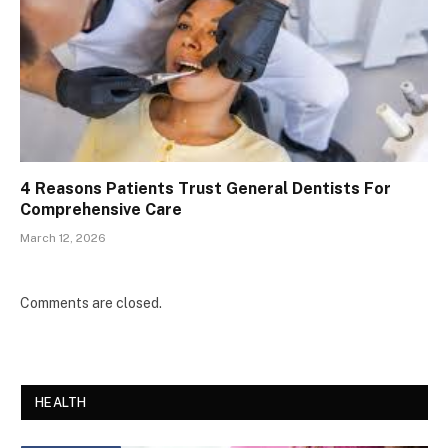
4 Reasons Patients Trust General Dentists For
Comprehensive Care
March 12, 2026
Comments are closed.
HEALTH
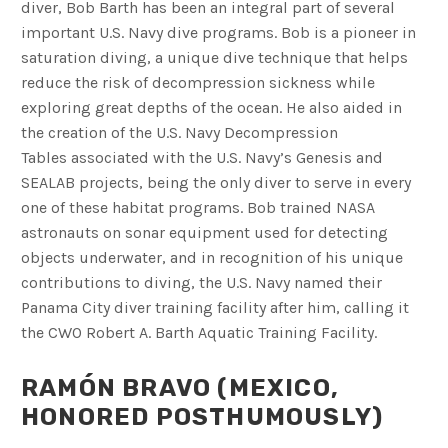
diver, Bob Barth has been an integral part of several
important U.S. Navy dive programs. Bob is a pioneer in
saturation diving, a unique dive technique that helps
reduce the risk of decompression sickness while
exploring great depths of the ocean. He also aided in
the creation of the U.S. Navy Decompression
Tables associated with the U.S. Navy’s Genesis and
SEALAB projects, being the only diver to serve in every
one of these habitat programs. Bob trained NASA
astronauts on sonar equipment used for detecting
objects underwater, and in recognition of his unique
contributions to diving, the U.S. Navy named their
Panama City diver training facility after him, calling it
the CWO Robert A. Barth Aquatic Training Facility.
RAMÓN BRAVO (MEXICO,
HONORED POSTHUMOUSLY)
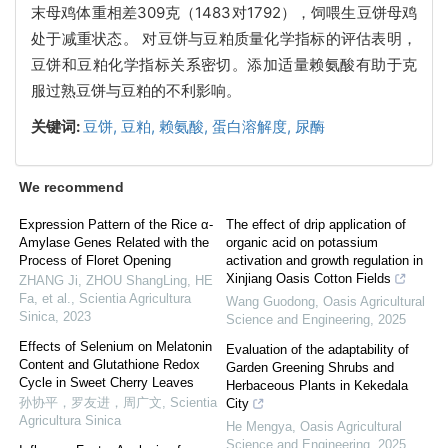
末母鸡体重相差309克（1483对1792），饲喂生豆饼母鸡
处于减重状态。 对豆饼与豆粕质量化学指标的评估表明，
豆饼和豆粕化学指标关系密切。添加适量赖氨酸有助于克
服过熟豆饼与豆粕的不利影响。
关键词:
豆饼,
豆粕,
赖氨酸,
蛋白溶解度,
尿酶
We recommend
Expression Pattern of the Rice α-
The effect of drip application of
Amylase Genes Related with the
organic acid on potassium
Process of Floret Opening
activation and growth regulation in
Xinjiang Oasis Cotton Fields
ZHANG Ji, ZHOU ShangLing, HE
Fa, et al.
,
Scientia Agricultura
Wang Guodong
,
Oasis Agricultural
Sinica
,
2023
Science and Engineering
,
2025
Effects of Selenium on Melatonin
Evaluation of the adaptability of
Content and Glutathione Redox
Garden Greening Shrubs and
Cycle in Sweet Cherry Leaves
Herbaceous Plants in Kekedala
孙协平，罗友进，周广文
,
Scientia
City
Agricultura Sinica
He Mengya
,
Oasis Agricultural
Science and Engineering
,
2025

--

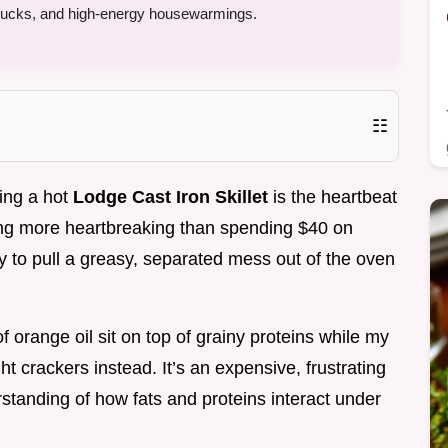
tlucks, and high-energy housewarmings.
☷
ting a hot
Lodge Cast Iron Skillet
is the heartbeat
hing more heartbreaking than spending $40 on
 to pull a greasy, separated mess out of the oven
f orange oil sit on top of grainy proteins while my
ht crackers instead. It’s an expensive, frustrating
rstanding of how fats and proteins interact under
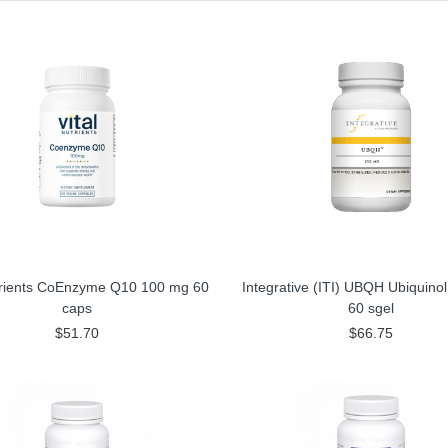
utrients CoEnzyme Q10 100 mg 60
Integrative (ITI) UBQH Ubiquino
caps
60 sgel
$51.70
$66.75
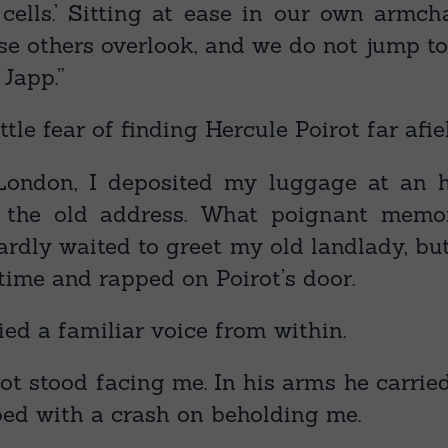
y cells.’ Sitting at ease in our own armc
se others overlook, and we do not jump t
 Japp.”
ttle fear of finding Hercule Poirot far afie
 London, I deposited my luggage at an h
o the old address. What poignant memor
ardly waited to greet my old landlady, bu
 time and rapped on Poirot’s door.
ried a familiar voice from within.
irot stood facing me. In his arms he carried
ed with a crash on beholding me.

--

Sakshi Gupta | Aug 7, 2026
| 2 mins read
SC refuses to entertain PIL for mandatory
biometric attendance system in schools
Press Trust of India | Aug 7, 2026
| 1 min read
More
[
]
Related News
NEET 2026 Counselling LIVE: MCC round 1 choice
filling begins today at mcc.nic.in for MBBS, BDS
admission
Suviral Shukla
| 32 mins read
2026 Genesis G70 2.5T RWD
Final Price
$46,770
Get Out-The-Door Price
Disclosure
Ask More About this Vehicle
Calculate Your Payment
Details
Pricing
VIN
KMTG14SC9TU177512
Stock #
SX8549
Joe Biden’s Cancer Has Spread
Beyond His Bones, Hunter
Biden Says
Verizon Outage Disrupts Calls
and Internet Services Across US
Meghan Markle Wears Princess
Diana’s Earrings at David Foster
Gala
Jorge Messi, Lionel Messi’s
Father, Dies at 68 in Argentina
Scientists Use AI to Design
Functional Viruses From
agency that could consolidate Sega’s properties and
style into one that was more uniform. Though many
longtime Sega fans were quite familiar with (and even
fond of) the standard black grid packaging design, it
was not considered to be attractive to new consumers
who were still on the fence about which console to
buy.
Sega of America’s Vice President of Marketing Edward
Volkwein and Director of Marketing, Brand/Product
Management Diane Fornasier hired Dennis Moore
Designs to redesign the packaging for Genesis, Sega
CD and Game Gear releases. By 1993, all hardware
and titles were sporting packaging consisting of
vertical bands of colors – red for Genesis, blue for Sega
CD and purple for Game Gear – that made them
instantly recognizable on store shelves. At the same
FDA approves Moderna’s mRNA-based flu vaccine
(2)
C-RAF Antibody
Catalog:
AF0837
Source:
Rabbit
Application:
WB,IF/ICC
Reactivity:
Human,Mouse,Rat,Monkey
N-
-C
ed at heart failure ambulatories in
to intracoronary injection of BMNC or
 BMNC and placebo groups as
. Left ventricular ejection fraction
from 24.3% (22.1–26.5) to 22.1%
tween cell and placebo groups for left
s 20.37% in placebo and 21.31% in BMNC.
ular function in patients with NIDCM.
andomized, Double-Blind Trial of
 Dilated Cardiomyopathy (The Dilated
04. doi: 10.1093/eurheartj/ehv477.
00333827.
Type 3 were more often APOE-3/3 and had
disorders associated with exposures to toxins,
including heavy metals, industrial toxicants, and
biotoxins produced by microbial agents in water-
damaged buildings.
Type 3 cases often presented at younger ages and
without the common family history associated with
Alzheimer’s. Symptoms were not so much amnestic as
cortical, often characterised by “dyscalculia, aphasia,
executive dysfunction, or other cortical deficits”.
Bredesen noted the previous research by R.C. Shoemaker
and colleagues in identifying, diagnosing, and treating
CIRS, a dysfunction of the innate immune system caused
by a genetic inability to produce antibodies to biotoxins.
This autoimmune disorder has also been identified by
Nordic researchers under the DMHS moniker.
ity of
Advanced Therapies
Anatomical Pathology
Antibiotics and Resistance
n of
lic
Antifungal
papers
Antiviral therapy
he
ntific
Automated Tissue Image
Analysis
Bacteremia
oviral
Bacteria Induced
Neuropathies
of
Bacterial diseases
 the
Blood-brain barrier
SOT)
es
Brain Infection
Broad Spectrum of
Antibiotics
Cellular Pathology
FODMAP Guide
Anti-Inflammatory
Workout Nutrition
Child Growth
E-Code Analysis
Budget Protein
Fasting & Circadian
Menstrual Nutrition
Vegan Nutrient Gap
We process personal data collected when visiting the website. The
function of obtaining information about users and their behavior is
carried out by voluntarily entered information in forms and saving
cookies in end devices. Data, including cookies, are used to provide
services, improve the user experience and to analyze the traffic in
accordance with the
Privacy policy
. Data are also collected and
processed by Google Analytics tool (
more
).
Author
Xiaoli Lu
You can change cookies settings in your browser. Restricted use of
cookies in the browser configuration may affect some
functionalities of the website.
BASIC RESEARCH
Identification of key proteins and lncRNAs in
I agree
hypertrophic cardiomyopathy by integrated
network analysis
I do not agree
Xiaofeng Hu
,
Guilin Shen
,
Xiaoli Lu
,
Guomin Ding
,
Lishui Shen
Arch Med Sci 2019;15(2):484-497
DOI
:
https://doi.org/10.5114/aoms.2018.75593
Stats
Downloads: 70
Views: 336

> [Task instructions]
Only the lines starting at the one that includes "4 Reasons Patients Trust General Dentists For" and ending at the one that includes "Amylase Genes Related with the" should be retyped, exactly, from the records above; no pictures.

> [The answer]
4 Reasons Patients Trust General Dentists For
Comprehensive Care
March 12, 2026
Comments are closed.
HEALTH
diver, Bob Barth has been an integral part of several
important U.S. Navy dive programs. Bob is a pioneer in
saturation diving, a unique dive technique that helps
reduce the risk of decompression sickness while
exploring great depths of the ocean. He also aided in
the creation of the U.S. Navy Decompression
Tables associated with the U.S. Navy’s Genesis and
SEALAB projects, being the only diver to serve in every
one of these habitat programs. Bob trained NASA
astronauts on sonar equipment used for detecting
objects underwater, and in recognition of his unique
contributions to diving, the U.S. Navy named their
Panama City diver training facility after him, calling it
the CWO Robert A. Barth Aquatic Training Facility.
RAMÓN BRAVO (MEXICO,
HONORED POSTHUMOUSLY)
末母鸡体重相差309克（1483对1792），饲喂生豆饼母鸡
处于减重状态。 对豆饼与豆粕质量化学指标的评估表明，
豆饼和豆粕化学指标关系密切。添加适量赖氨酸有助于克
服过熟豆饼与豆粕的不利影响。
关键词:
豆饼,
豆粕,
赖氨酸,
蛋白溶解度,
尿酶
We recommend
Expression Pattern of the Rice α-
The effect of drip application of
Amylase Genes Related with the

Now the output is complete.